# Homework Help: How Can I Find Displacement With Only Velocity and Angle

1. Sep 13, 2015

### noname2020x

1. (Ignore air resistance)
A rock is thrown 55% above the horizon at 30m/s. What is the horizontal displacement of the rock when it hits the ground?

2. Can only use vf^2=vi^2+2ad and sohcahtoa

3. Would it work to first draw a vector triangle and find the vertical velocity vector only.
Then use vf^2=vi^2+2ad to find the displacement of the rock (vertically) by using vf=0 and vi as the vertical velocity calculated and -9.8 as acceleration.
Then calculate horizontal displacement and multiply by 2?

Thanks!

2. Sep 13, 2015

### BOAS

This question, as you have correctly deduced is essentially one of "hang time".

For how long is the rock in the air, allowing it to travel horizontally?

3. Sep 13, 2015

### noname2020x

Cool.So I'm going about solving it the right way?
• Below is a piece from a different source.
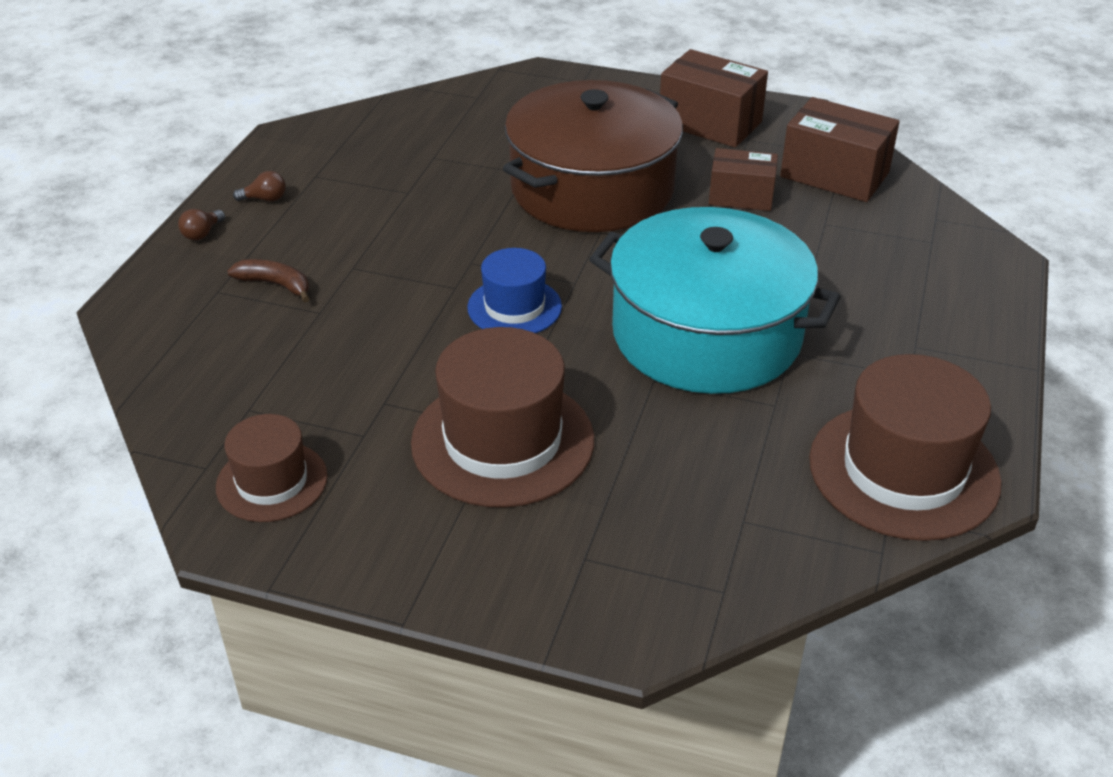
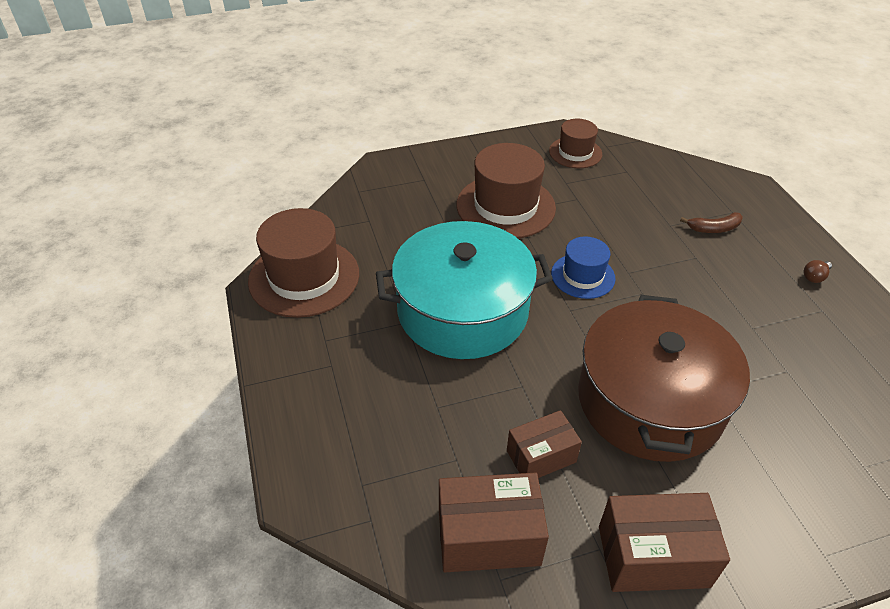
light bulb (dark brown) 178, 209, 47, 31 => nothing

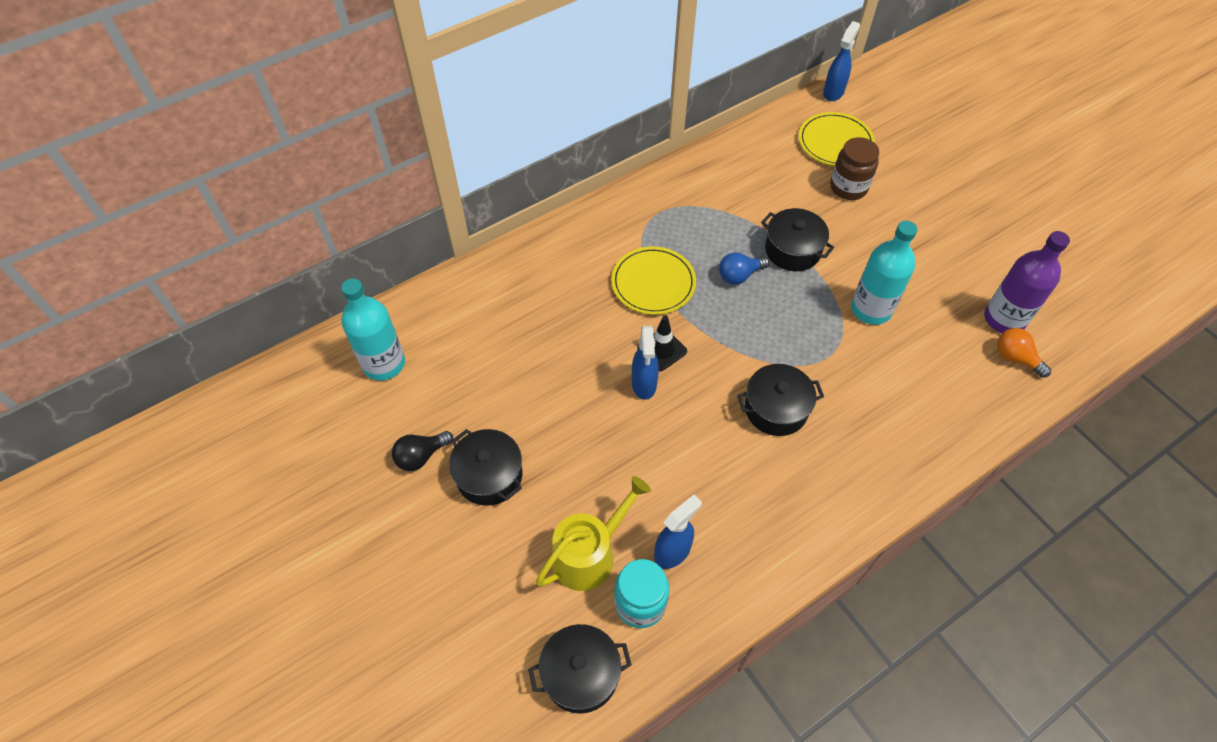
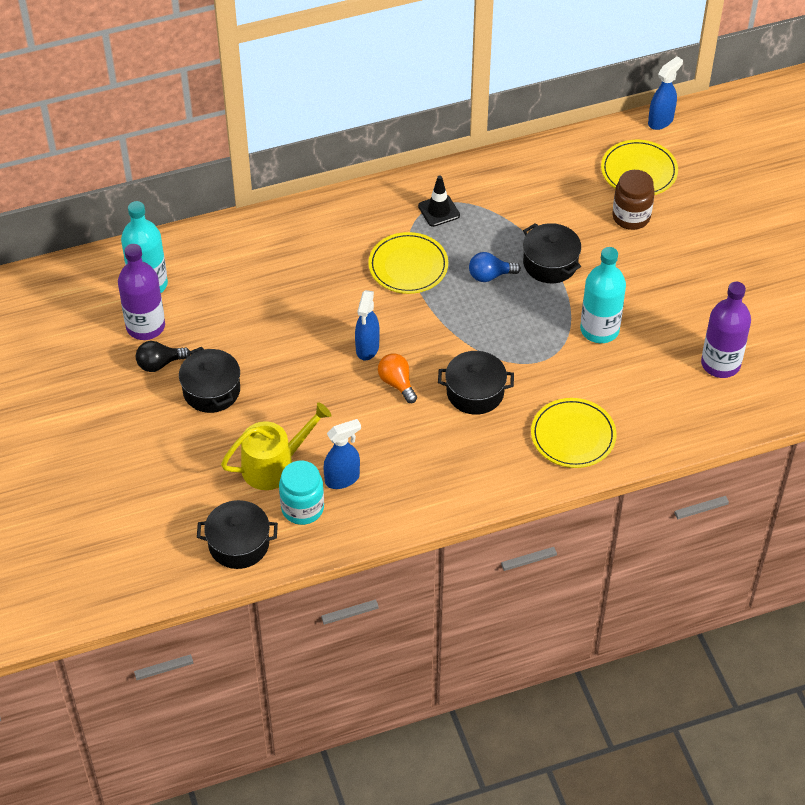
safety cone (jet-black) 637, 315, 50, 56 => safety cone (jet-black) 418, 176, 42, 51, shifted
light bulb (bright orange) 997, 328, 54, 50 => light bulb (bright orange) 378, 353, 39, 50, shifted
nothing => bottle (royal purple) 118, 244, 47, 96
nothing => flat dish (bright yellow) 531, 398, 85, 70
Also, in the beginning I didn't mean % I meant degrees haha.

4. Sep 13, 2015

### BOAS

From what you have said, I think you're on the right tracks. Post your working if you wish me to take a look.

5. Sep 13, 2015

### noname2020x

Here is the basic outline.

#### Attached Files:

• ###### 20150913_135924.jpg
File size:
50.9 KB
Views:
142
6. Sep 13, 2015

### SteamKing

Staff Emeritus
In projectile motion, the initial launch angle does not remain constant, because the projectile's vertical velocity is being reduced by the effect of gravity.

What you want to do is find out how long it takes after launch for the projectile to stop rising vertically, and begin to fall back to earth.

7. Sep 13, 2015

### noname2020x

That is what the vf^2=vi^2+2ad is for. I am isolating the vertical velocity vector to find vertical displacement.

8. Sep 13, 2015

### SteamKing

Staff Emeritus
You don't really need to calculate the vertical displacement, since you are really interested in calculating the horizontal displacement.

Finding the time the projectile remains aloft will allow you to calculate what the horizontal displacement is, however.

9. Sep 13, 2015

### noname2020x

How might that be accomplished?

Wouldn't this method still work?

10. Sep 13, 2015

### SteamKing

Staff Emeritus
Just think about what knowing the total time aloft means for figuring the horizontal travel distance of a projectile. If you know the total time aloft and the horizontal velocity of the projectile, then finding the distance traveled is a simple multiplication (assuming no resistance from the atmosphere).
It probably would, but you must do a lot of pointless calculations to reach the final result. It's like traveling sideways when you really should push straight ahead to reach your goal.

There are many example projectile calculations which you can find to study on the web (and on this site).

11. Sep 23, 2015

### noname2020x

If I do it with time the distance in the x-direction is twice as long (and actually accurate according to simulations)

Why isn't it working with my original calculations?

12. Sep 23, 2015

### SteamKing

Staff Emeritus
I don't know. I asked you to post your calculations, but I don't think I ever got to see your work.

One image you did post showed an initial velocity of 20, but a complete set of calculations was lacking.

This problem calls for the rock to be thrown with a velocity of 30 m/s at an angle of 55° above the horizon.